Module 1: Cybersecurity Responses
- Appropriate Responses to Cybercrime
- Response plans
- Critiquing Cyber-response playbooks
- Generating and Critiquing a cyber-response strategy
- NIST compatible cyber-response playbooks
Module 2: Organizational Vulnerabilities
- Antiviruses, Firewalls
- Vulnerability Assessments
- What software do attackers target?
- Common Cyber-attacks
- Internal Threats
- Labs: Comparing Organisations to recommended Cybersecurity practices
Target audience and course prerequisites
The Cyber Toa Cybersecurity Incident Response Playbook course is aimed at IT professionals from organizations with existing network and infrastructure teams. Previous networking and IT knowledge is helpful, but not required for this course. Specifically, it is recommended that you have the following skills and knowledge before starting this course:
- Are aware of general types of cyberattacks (phishing, malware etc)
- Have experience with organization-specific IT
- Have an interest in developing an organization-wide cyber-response strategy that extends beyond only technical staff infrastructure and practices
This course will teach you the fundamentals of crafting cybersecurity incident response plans for organisations. It explains common cybercrime and cyberattack scenarios for various industries both in New Zealand and abroad. The course also includes best-practice cyber-responses to specific cyberattacks such as phishing, spearphishing and malware infections. Study of the course can also help to build the prerequisites to study more advanced IT security courses, including the Cyber-Reconnaissance and Recovery Fundamentals course and the Cyber Toa Defensive Network Security Fundamentals course for students wishing to pursue more technical cybersecurity careers. On course completion, you will be able to:
- Explain common cyberattacks for your industry.

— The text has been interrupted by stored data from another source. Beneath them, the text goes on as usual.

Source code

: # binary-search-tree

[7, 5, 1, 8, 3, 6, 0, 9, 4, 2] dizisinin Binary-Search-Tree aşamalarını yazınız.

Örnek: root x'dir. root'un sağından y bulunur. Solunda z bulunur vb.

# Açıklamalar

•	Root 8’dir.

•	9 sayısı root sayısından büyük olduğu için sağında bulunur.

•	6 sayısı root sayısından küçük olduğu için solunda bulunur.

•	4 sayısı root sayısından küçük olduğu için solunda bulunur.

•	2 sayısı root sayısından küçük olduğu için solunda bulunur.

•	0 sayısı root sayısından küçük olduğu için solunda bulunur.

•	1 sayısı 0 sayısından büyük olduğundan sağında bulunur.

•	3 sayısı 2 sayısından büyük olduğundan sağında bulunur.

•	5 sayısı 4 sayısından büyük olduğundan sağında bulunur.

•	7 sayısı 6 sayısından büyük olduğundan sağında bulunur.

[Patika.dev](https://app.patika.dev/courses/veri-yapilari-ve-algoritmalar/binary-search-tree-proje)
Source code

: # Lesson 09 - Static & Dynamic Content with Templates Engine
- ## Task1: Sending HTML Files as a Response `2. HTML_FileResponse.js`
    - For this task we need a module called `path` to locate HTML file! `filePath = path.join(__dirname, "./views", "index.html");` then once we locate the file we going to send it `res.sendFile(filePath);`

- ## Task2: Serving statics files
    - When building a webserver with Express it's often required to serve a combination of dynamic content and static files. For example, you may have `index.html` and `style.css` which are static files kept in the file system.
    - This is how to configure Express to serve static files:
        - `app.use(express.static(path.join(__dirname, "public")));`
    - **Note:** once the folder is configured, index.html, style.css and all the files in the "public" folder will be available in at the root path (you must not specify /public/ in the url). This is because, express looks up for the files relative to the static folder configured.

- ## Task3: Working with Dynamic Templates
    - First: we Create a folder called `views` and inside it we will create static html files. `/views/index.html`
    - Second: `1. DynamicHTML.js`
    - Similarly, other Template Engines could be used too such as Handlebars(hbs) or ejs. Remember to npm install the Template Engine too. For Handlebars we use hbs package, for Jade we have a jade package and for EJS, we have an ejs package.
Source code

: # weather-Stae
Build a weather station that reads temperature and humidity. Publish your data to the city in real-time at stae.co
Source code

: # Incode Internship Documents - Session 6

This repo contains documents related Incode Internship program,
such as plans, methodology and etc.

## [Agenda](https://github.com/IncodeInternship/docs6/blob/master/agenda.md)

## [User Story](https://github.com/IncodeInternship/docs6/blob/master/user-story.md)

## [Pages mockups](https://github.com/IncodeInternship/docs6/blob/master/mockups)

- Perform a basic assessment on an organization’s risk profile against specific cyberattacks
- Produce an iterative cyber-response playbook for specific attack scenarios
- Critique existing IT processes based on their resistance to cyber-threats
The course consists of a study volume, containing indexed notes and review questions, a series of supervised practical lab exercises and a comprehensive glossary.